I Tried It: Lenny Boy Brewing Company

This past weekend, I visited Lenny Boy Brewing Company’s new taproom, which celebrated its grand opening on Saturday, September 10th. The new brewery, which is located at 3000 South Tryon (on the corner of Tryon and Griffith Street), is massive, with a 31,000 square foot warehouse and a 2,300 square foot taproom. Having been to their old taproom, which was a quarter of the size of the new taproom, made Lenny Boy’s new space seem even more cavernous.

I absolutely love it when breweries are set up to allow their customers to see into the actual brewery and Lenny Boy may have the best set up in all of Charlotte. Huge windows looking into brewhouse line three sides of the taproom. From one set of windows, you can see the brewing equipment as well as see how much room they have to grow in their new facility. Already being a fan of Lenny Boy, it made me excited for them to look into the huge but partially filled brewhouse and think about how much fun it will be to say “Remember when they first opened and this space was nearly empty? Look at it now.” I also love being able to look through another set of windows and see all the open fermentations happening.

It was still early in the evening when we arrived, so there were still plenty of places to find a seat. The taproom has several common tables, which are made from North Carolina trees, as well as a couple lounge areas with couches. There are several TVs (not my cup of tea, but I’m not a football fan) and some games in the lounge area, among which was a giant Connect 4. The most maddening part of the evening was watching a group playing a game of Connect 4 and NO ONE noticing that one of them had three in a diagonal row with an opening to win the game. It took like three rounds for the guy to see it, despite all the mental screaming I was doing at him: “DID 80S TV COMMERCIALS NOT TEACH YOU ANYTHING?”

“I won.”

“Where?”

“Here, diagonally.”

“Pretty sneaky, sis.”

Anyway, wild and sour beers are two of my favorite types of beer to drink right now, so I’ve been a fan of Lenny Boy since I first had their beer at the North Carolina Brewers and Music Festival. Being someone who has been known to drink barely diluted vinegar, I’m also a fan of their kombucha, but the slogan of this blog isn’t “For every thirst, a kombucha,” so we’ll focus on the beer for now.

The three beers I sampled were Rod & Todd Flanders, a Flanders Red Ale with currants; Phantom Vibrations, an American Wild Ale with strawberries; and The Mirage, a Belgian Tripel. I was particularly excited to sample the Rod & Todd Flanders because I love a well-made Flanders Red Ale. Lenny Boy’s did not disappoint – it was fruity and red wine-like, with the currants adding to the dark fruit aroma and flavor. It had the perfect amount of sourness for me in that it was reminiscent of red wine vinegar without being so sour you would worry about heartburn.
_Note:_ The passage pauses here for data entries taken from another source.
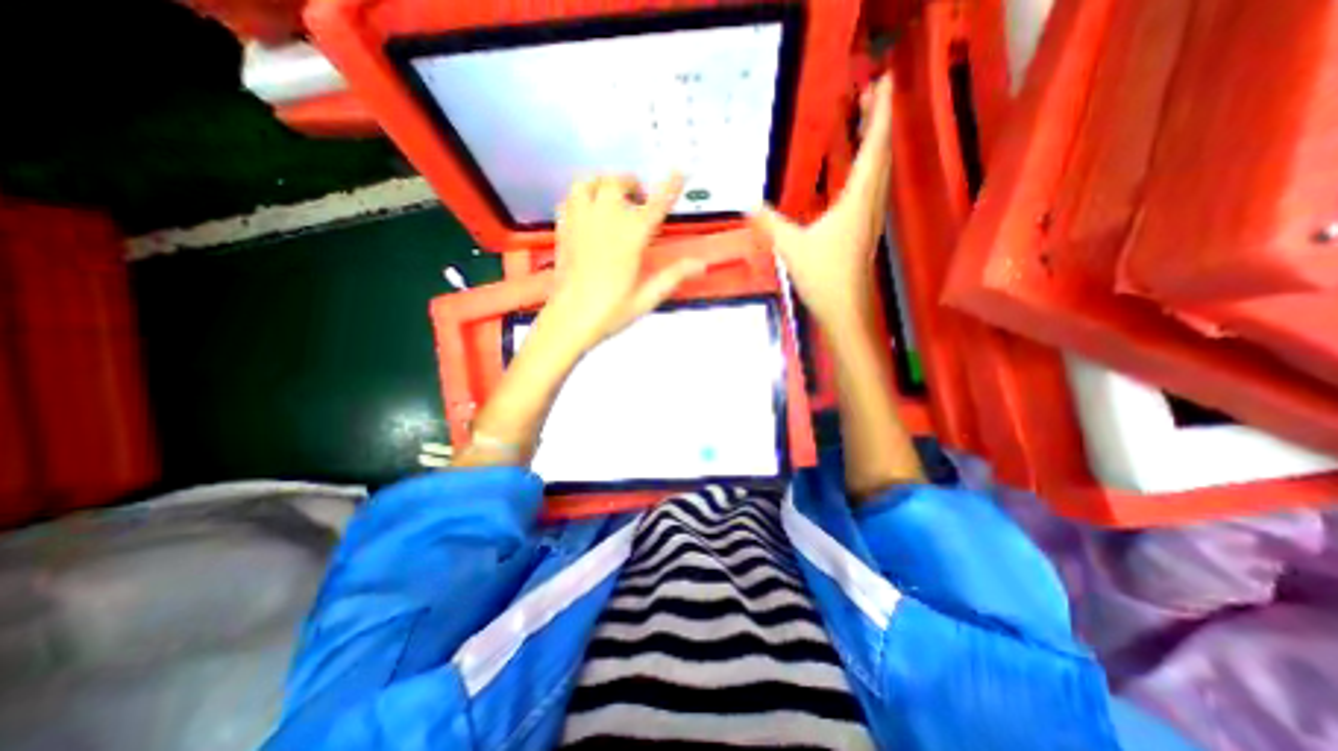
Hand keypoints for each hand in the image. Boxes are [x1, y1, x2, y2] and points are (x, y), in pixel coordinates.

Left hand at [540, 172, 708, 351]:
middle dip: (631, 183)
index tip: (679, 172)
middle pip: (617, 183)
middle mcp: (605, 222)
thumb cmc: (610, 312)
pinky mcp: (563, 230)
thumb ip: (673, 276)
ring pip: (588, 183)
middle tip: (639, 198)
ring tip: (611, 197)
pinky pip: (569, 198)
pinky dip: (581, 196)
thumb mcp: (647, 297)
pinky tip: (588, 210)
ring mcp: (580, 223)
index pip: (655, 205)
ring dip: (603, 183)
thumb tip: (700, 264)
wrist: (569, 320)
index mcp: (630, 238)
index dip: (669, 187)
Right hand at [747, 75, 891, 329]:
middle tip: (871, 95)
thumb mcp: (792, 247)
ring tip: (867, 126)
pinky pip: (872, 190)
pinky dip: (870, 170)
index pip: (874, 148)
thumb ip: (771, 223)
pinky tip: (858, 175)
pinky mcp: (864, 232)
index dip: (880, 113)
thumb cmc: (824, 277)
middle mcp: (870, 205)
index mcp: (857, 201)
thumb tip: (748, 204)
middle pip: (881, 155)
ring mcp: (870, 219)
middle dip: (879, 122)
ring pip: (880, 173)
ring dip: (876, 145)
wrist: (845, 310)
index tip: (883, 80)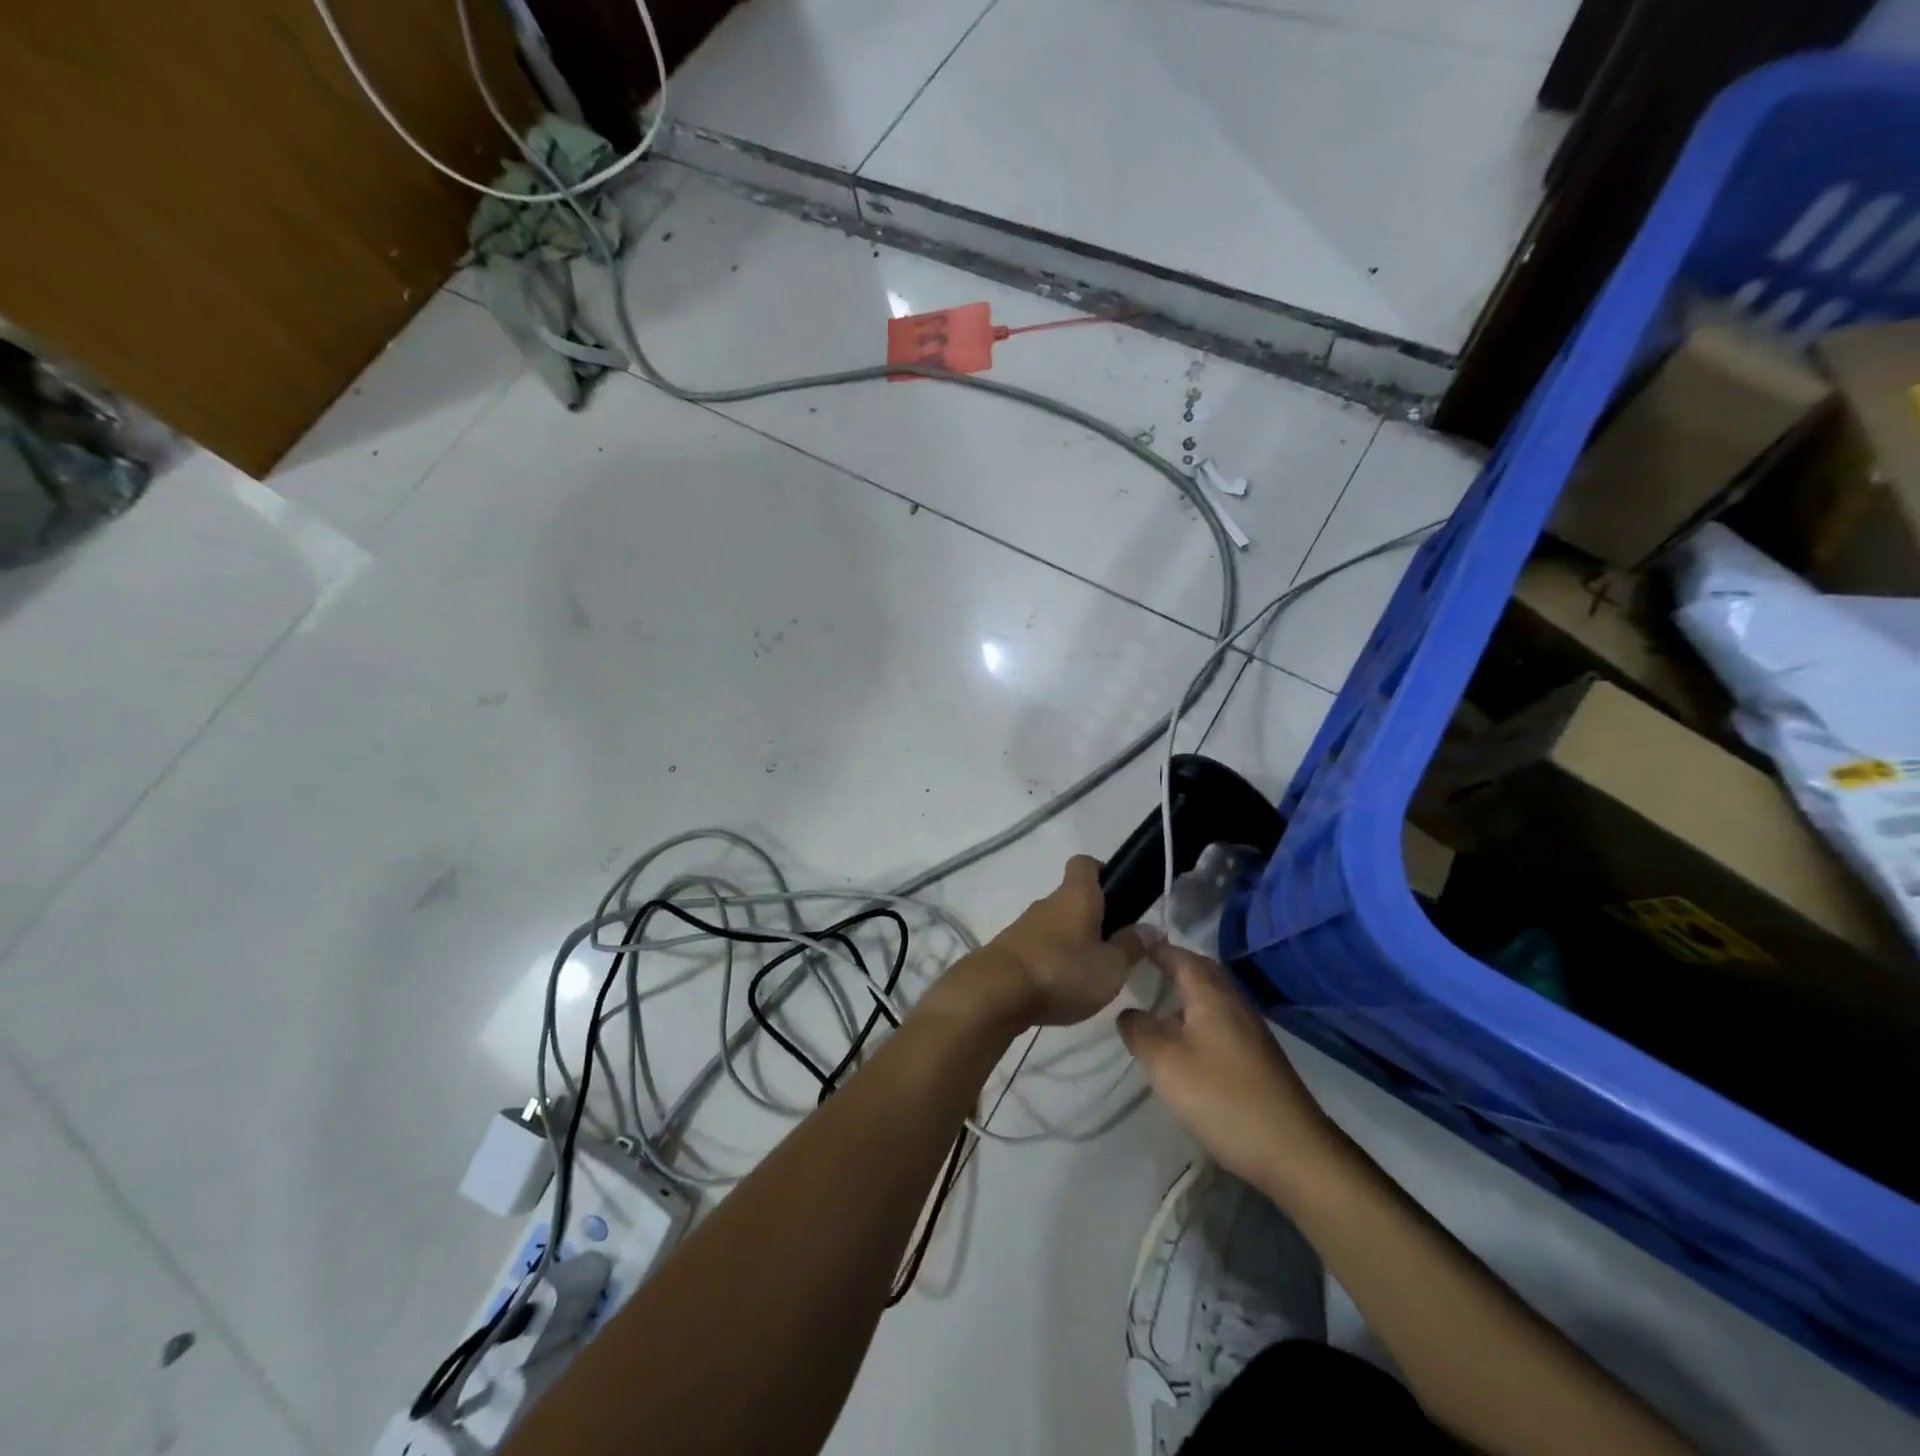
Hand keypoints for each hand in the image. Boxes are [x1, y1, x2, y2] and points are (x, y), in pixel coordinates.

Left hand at [937, 856, 1149, 1031]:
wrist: (995, 993)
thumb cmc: (1062, 971)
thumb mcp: (1110, 966)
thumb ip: (1131, 947)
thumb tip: (1151, 929)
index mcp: (1076, 896)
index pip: (1085, 864)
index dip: (1102, 871)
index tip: (1119, 893)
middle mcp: (1048, 903)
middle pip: (1072, 898)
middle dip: (1092, 918)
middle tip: (1114, 948)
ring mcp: (1024, 926)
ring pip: (1055, 925)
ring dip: (1071, 942)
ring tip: (1089, 975)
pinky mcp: (1009, 950)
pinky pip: (1038, 947)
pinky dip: (1052, 961)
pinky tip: (1060, 988)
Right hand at [1117, 943, 1342, 1194]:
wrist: (1293, 1151)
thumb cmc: (1221, 1096)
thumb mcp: (1164, 1062)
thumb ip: (1139, 1030)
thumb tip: (1128, 1012)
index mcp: (1211, 994)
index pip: (1179, 955)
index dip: (1155, 948)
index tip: (1130, 946)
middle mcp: (1234, 1002)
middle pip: (1201, 972)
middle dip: (1174, 966)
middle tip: (1144, 970)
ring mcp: (1251, 1030)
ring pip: (1213, 998)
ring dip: (1187, 995)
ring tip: (1157, 1006)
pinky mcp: (1258, 1057)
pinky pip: (1222, 1021)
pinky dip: (1199, 1019)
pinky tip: (1186, 1044)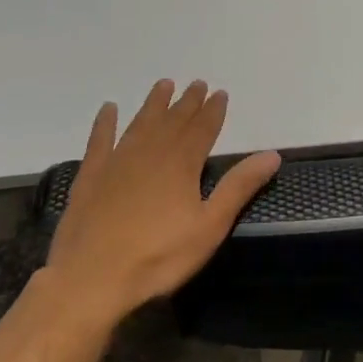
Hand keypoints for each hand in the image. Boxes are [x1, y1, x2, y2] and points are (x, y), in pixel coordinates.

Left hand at [42, 79, 279, 329]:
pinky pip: (100, 140)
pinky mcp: (91, 175)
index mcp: (182, 163)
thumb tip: (272, 154)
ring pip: (141, 123)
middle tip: (197, 83)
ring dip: (154, 104)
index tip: (220, 92)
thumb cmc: (158, 256)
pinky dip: (105, 123)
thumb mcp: (209, 226)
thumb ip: (239, 187)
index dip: (213, 110)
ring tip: (164, 85)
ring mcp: (118, 161)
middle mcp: (151, 152)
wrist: (91, 278)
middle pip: (174, 120)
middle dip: (188, 102)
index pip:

This beer was so good that I gulped down a sizable amount of it before I remembered to take a picture.

This beer was so good that I gulped down a sizable amount of it before I remembered to take a picture.

The Phantom Vibrations was also amazing and somewhat surprisingly so. Don’t get me wrong, I’ve always had nothing but great beers from Lenny Boy, but I’ve had plenty of beers that attempt to use strawberries without quite pulling it off. Strawberries, while being my favorite fruit, seem to be tricky to pull off in a beer based on what I’ve tasted previously. It seems like there is a very very thin line between strawberries being perceptible and being overwhelming. Phantom Vibrations walked that line expertly. The strawberries were present in this Saison that was aged with Brettanomyces Bruxellensis (my favorite kind of Brett, FWIW), but not overwhelming. The combination of the tartness and the strawberries made this a refreshing beer to drink.

I’ve been studying Belgian and French beers this month for my exam in February, so I’ve read no less than three books about Belgian and French beer, particularly Trappist and Abbey Ales. I was excited to try a local version of a Belgian Tripel and was pleased with The Mirage, which is one of Lenny Boy’s flagship beers. It was pale and finished dry, with that characteristically deceptive high carbonation and mouthfeel that made me forget it is an almost 9% beer.

Overall, I went into Lenny Boy already knowing that I liked their beer, so I was just as excited to see the space as I was to drink the beer. Despite the mental anguish caused by the Connect 4 game, I loved how large and open the space was as well as the availability of seating and the friendly bartenders. If you’re not familiar with wild ales or kombucha, Lenny Boy is a great place to go learn more about them. If you are familiar with wild ales, then you will find yourself in good company at Lenny Boy and will still probably find yourself, like I did, delightfully surprised with their creative and elegant beers.